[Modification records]
━━━━━━━━━━
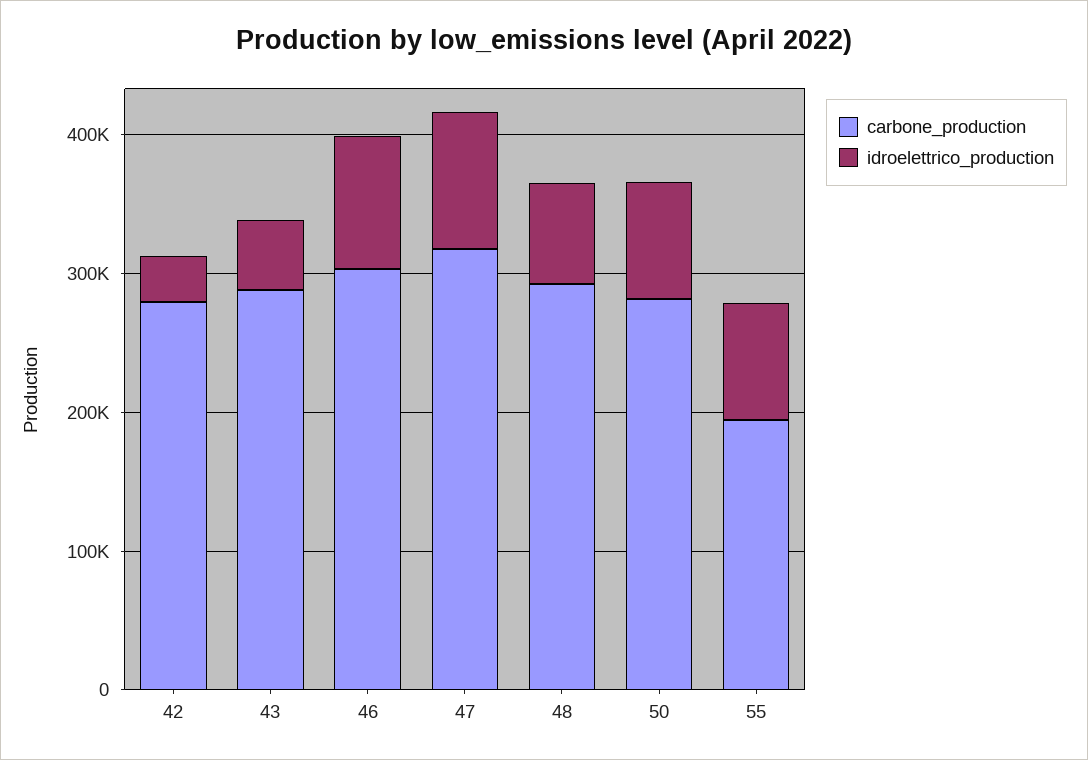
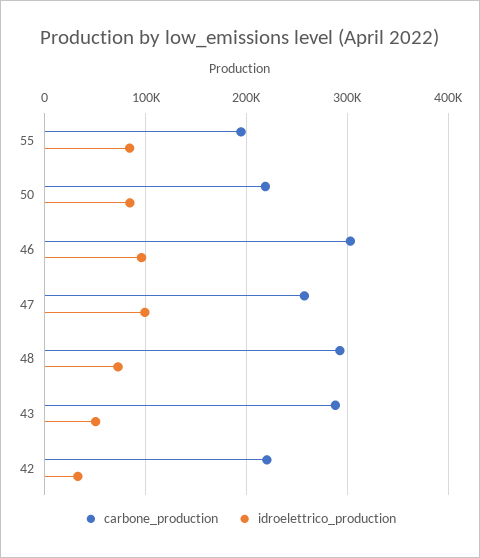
carbone_production, 42: 280000 -> 220000
carbone_production, 47: 320000 -> 260000
carbone_production, 50: 280000 -> 220000

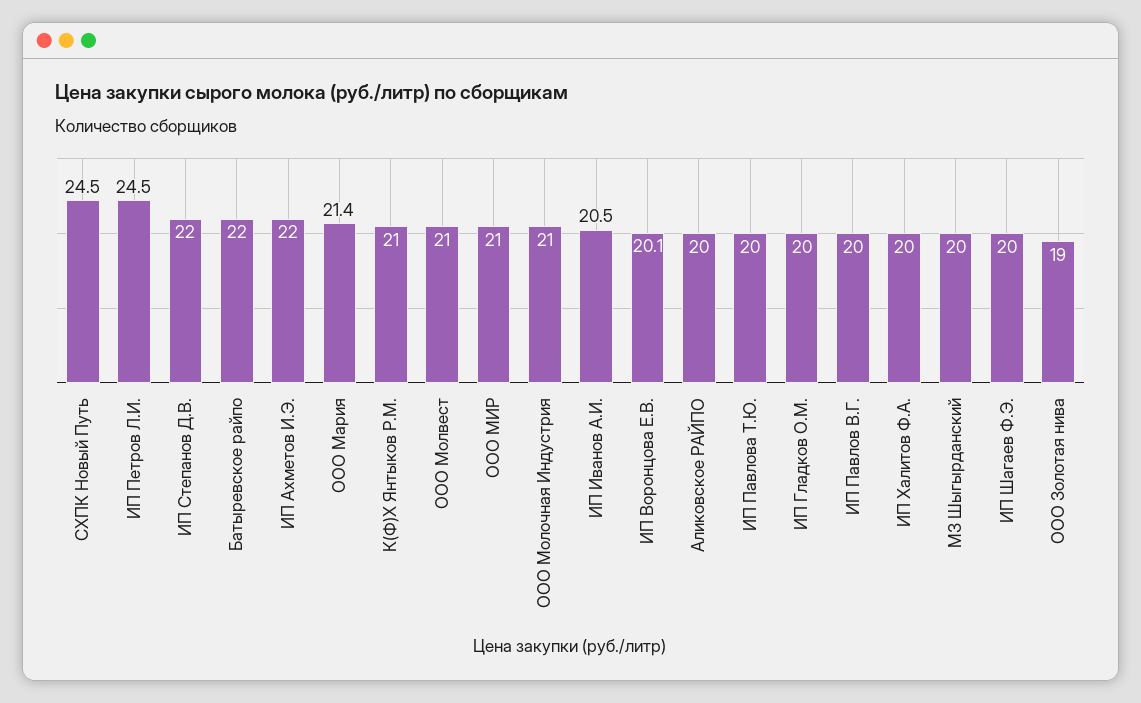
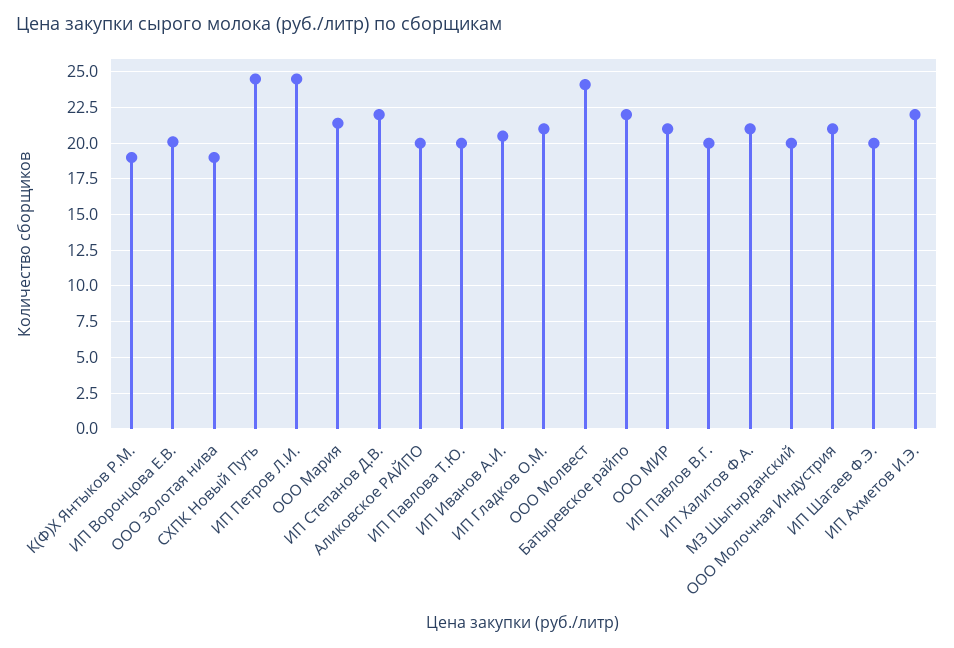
К(Ф)Х Янтыков Р.М.: 21 -> 19
ООО Молвест: 21 -> 24
ИП Гладков О.М.: 20 -> 21
ИП Халитов Ф.А.: 20 -> 21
━━━━━━━━━━
* INSTRUCTIONS TO FOLLOW
Every line of the data should be transcribed exactly. Omit the images.

* OUTPUT BELOW
carbone_production, 42: 280000 -> 220000
carbone_production, 47: 320000 -> 260000
carbone_production, 50: 280000 -> 220000

К(Ф)Х Янтыков Р.М.: 21 -> 19
ООО Молвест: 21 -> 24
ИП Гладков О.М.: 20 -> 21
ИП Халитов Ф.А.: 20 -> 21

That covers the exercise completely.